Streaming Pipeline Example
Introduction
This Livebook demonstrates Handoff’s GenStage streaming mode: a DAG is compiled
once into warm stages (paying setup cost in :init), then many items are pushed
concurrently while output order matches push order.
The scenario mirrors a common pattern — expensive one-time disk/model load, then cheap per-item processing.
Setup
Mix.install([
{:handoff, path: Path.join(__DIR__, "..")}
])
# `Mix.install` starts the `:handoff` application (supervisors + tracker).

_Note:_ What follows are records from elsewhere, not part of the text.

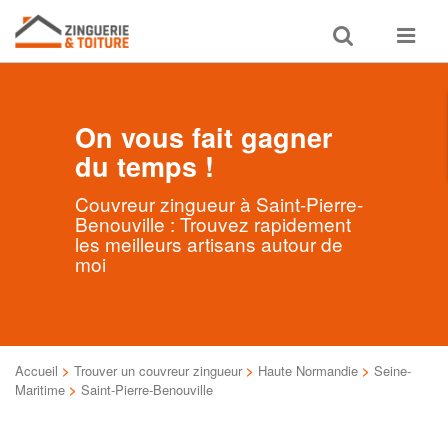
Toggle
Toggle
search
navigat
On vous fait gagner
du temps !
Couvreur zingueur à Saint-Pierre-
Benouville : Trouvez rapidement
les meilleurs artisans autour de
moi
Accueil
>
Trouver un couvreur zingueur
>
Haute Normandie
>
Seine-
Maritime
>
Saint-Pierre-Benouville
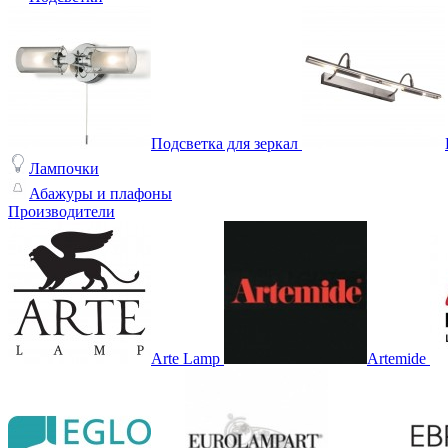
Подсветка для зеркал
Лампочки
Абажуры и плафоны
Производители
Arte Lamp
Artemide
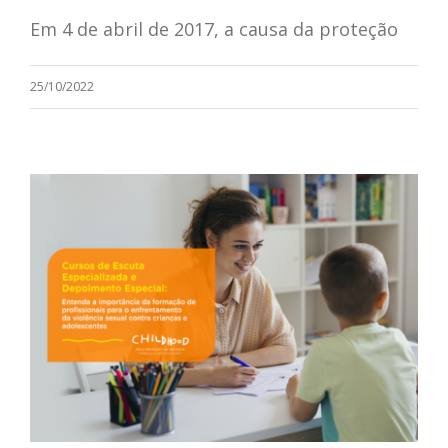
Em 4 de abril de 2017, a causa da proteção
25/10/2022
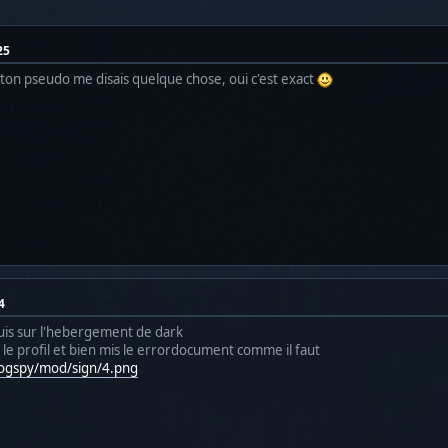
25
e ton pseudo me disais quelque chose, oui c'est exact
4
 suis sur l'hebergement de dark
 le profil et bien mis le errordocument comme il faut
a/ogspy/mod/sign/4.png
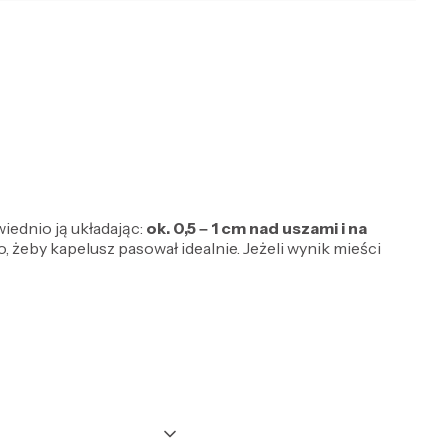
iednio ją układając:
ok. 0,5 – 1 cm
nad uszami i na
, żeby kapelusz pasował idealnie. Jeżeli wynik mieści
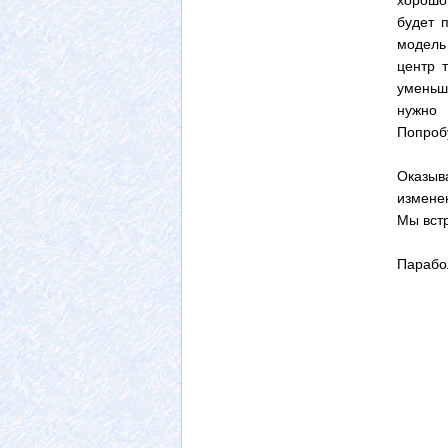
хорошо
будет 
модель
центр 
уменьш
нужно 
Попробу
Оказыв
измене
Мы встр
Парабол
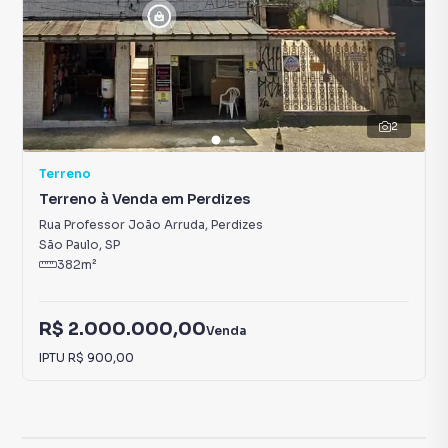
2
Terreno
Terreno à Venda em Perdizes
Rua Professor João Arruda
,
Perdizes
São Paulo
,
SP
382
m²
R$ 2.000.000,00
Venda
IPTU
R$ 900,00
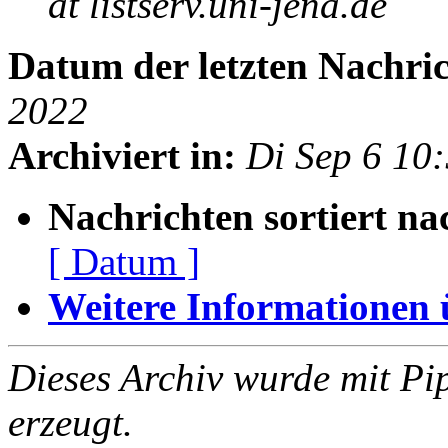
at listserv.uni-jena.de
Datum der letzten Nachric
2022
Archiviert in:
Di Sep 6 10
Nachrichten sortiert na
[ Datum ]
Weitere Informationen üb
Dieses Archiv wurde mit Pi
erzeugt.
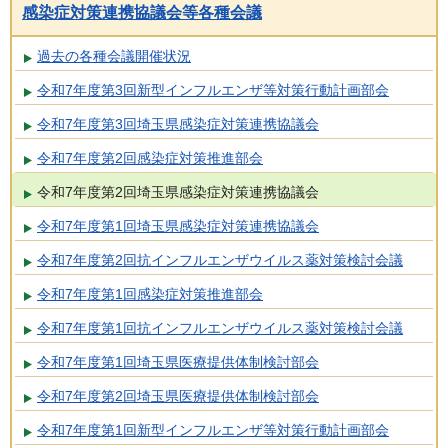
感染症対策連携協議会等各種会議
過去の各種会議開催状況
令和7年度第3回新型インフルエンザ等対策行動計画部会
令和7年度第3回埼玉県感染症対策連携協議会
令和7年度第2回感染症対策推進部会
令和7年度第2回埼玉県感染症対策連携協議会
令和7年度第1回埼玉県感染症対策連携協議会
令和7年度第2回抗インフルエンザウイルス薬対策検討会議
令和7年度第1回感染症対策推進部会
令和7年度第1回抗インフルエンザウイルス薬対策検討会議
令和7年度第1回埼玉県医療提供体制検討部会
令和7年度第2回埼玉県医療提供体制検討部会
令和7年度第1回新型インフルエンザ等対策行動計画部会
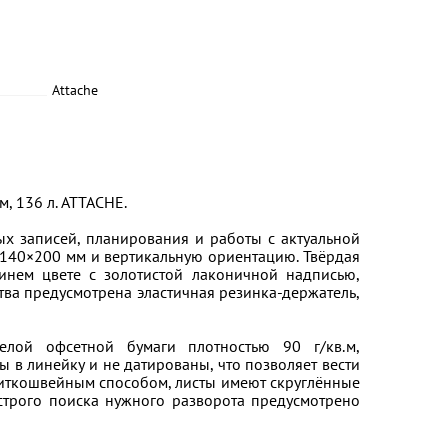
Attache
, 136 л. ATTACHE.
х записей, планирования и работы с актуальной
140×200 мм и вертикальную ориентацию. Твёрдая
инем цвете с золотистой лаконичной надписью,
тва предусмотрена эластичная резинка-держатель,
елой офсетной бумаги плотностью 90 г/кв.м,
ы в линейку и не датированы, что позволяет вести
иткошвейным способом, листы имеют скруглённые
ыстрого поиска нужного разворота предусмотрено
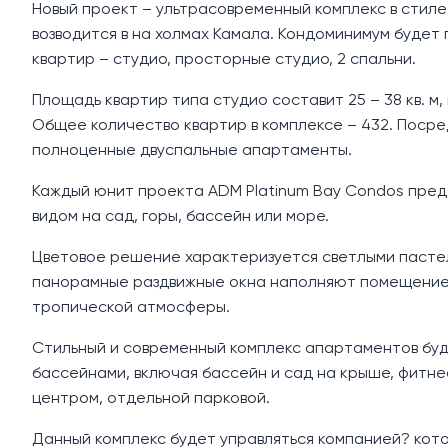
Новый проект – ультрасовременный комплекс в стиле
возводится в на холмах Камала. Кондоминимум будет 
квартир – студио, просторные студио, 2 спальни.
Площадь квартир типа студио составит 25 – 38 кв. м, 
Общее количество квартир в комплексе – 432. Посре
полноценные двуспальные апартаменты.
Каждый юнит проекта ADM Platinum Bay Condos предс
видом на сад, горы, бассейн или море.
Цветовое решение характеризуется светлыми пастел
панорамные раздвижные окна наполняют помещение 
тропической атмосферы.
Стильный и современный комплекс апартаментов бу
бассейнами, включая бассейн и сад на крыше, фитнес
центром, отдельной парковой.
Данный комплекс будет управляться компанией? кот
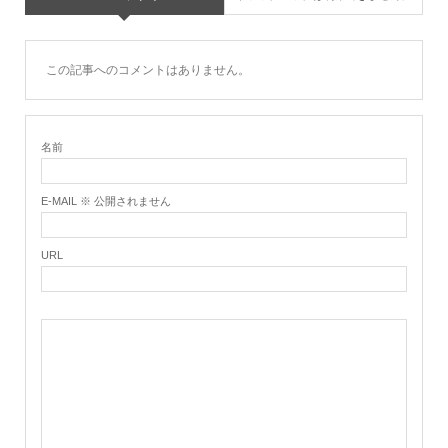
この記事へのコメントはありません。
名前
E-MAIL ※ 公開されません
URL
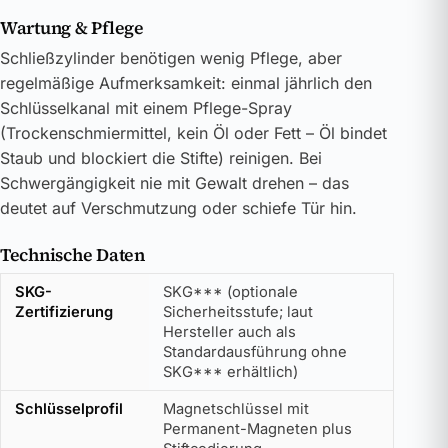
Wartung & Pflege
Schließzylinder benötigen wenig Pflege, aber
regelmäßige Aufmerksamkeit: einmal jährlich den
Schlüsselkanal mit einem Pflege-Spray
(Trockenschmiermittel, kein Öl oder Fett – Öl bindet
Staub und blockiert die Stifte) reinigen. Bei
Schwergängigkeit nie mit Gewalt drehen – das
deutet auf Verschmutzung oder schiefe Tür hin.
Technische Daten
SKG-
SKG*** (optionale
Zertifizierung
Sicherheitsstufe; laut
Hersteller auch als
Standardausführung ohne
SKG*** erhältlich)
Schlüsselprofil
Magnetschlüssel mit
Permanent-Magneten plus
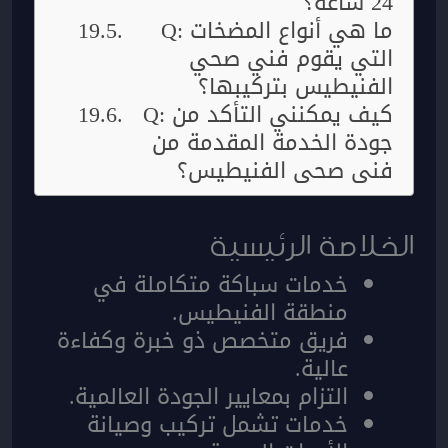
24 ساعة؟
Q: ما هي أنواع المضخات
التي يقوم فني صحي
الفنيطيس بتركيبها؟
Q: كيف يمكنني التأكد من
جودة الخدمة المقدمة من
فني صحي الفنيطيس؟
الخلاصة الرئيسية
خدمات سباكة متكاملة في
منطقة الفنيطيس.
فريق متخصص ذو خبرة وكفاءة
عالية.
التزام بمعايير الجودة العالمية.
خدمات تشمل تركيب وصيانة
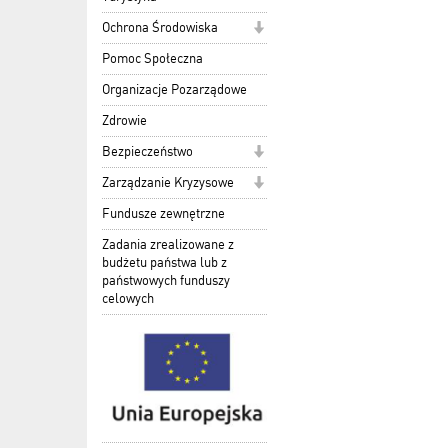
Ochrona Środowiska
Pomoc Społeczna
Organizacje Pozarządowe
Zdrowie
Bezpieczeństwo
Zarządzanie Kryzysowe
Fundusze zewnętrzne
Zadania zrealizowane z
budżetu państwa lub z
państwowych funduszy
celowych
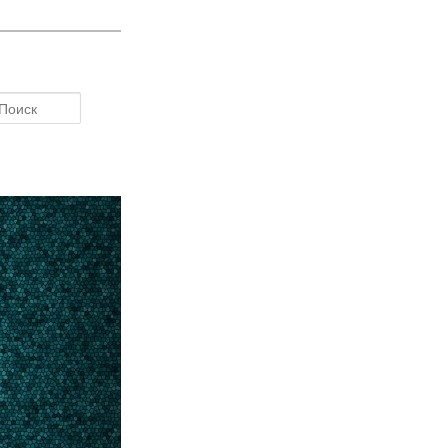
Поиск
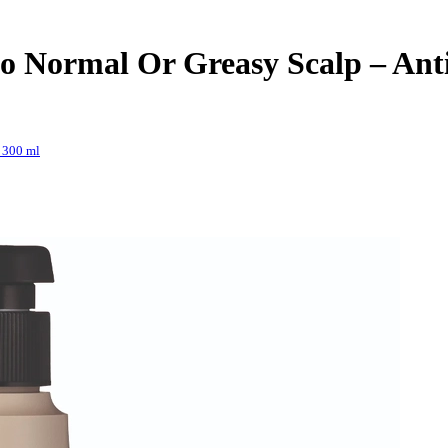
 Normal Or Greasy Scalp – Ant
 300 ml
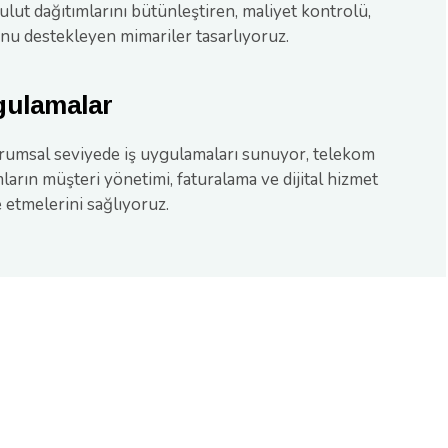
ulut dağıtımlarını bütünleştiren, maliyet kontrolü,
onu destekleyen mimariler tasarlıyoruz.
gulamalar
kurumsal seviyede iş uygulamaları sunuyor, telekom
arın müşteri yönetimi, faturalama ve dijital hizmet
tmelerini sağlıyoruz.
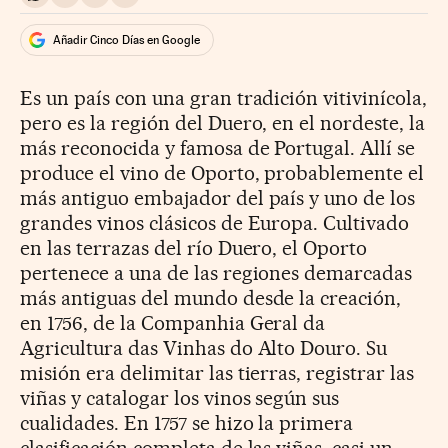
Compartir en Whatsapp
Compartir en Facebook
Compartir en Twitter
Desplegar Redes Sociales
Añadir Cinco Días en Google
Es un país con una gran tradición vitivinícola,
pero es la región del Duero, en el nordeste, la
más reconocida y famosa de Portugal. Allí se
produce el vino de Oporto, probablemente el
más antiguo embajador del país y uno de los
grandes vinos clásicos de Europa. Cultivado
en las terrazas del río Duero, el Oporto
pertenece a una de las regiones demarcadas
más antiguas del mundo desde la creación,
en 1756, de la Companhia Geral da
Agricultura das Vinhas do Alto Douro. Su
misión era delimitar las tierras, registrar las
viñas y catalogar los vinos según sus
cualidades. En 1757 se hizo la primera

# Do not call `Handoff.start/0` here — it would hit `{:already_started, _}`.
defmodule StreamDemo do
@moduledoc false
# Simulate an expensive one-time load (e.g. reading a model/weights from disk).
def load_model do
Process.sleep(200)
%{factor: 10, loaded_at: System.monotonic_time(:millisecond)}
end
def process(%{factor: factor} = model, value) do
{factor * value, model}
end
end
DAG: setup once, process many
alias Handoff.{DAG, Function, Pipeline}
dag =
DAG.new()
|> DAG.add_function(%Function{
id: :item,
args: [],
code: nil,
type: :input
})
|> DAG.add_function(%Function{
id: :scale,
args: [:item],
init: &StreamDemo.load_model/0,
code: &StreamDemo.process/2
})
:ok = DAG.validate(dag)
graph LR
item --> scale
Run the pipeline
{:ok, handle} = Handoff.stream(dag)
collect =
Task.async(fn ->
handle |> Pipeline.stream() |> Enum.take(20)
end)
# Many concurrent pushes — output order still matches push order.
1..20
|> Task.async_stream(fn n -> Pipeline.push(handle, n) end, max_concurrency: 10)
|> Stream.run()
results = Task.await(collect)
IO.inspect(results, label: "ordered results")
:ok = Pipeline.stop(handle)
results
Expected: [10, 20, 30, ..., 200] — each item scaled by the once-loaded factor,
in the same order as pushes (correlation ids 0..19).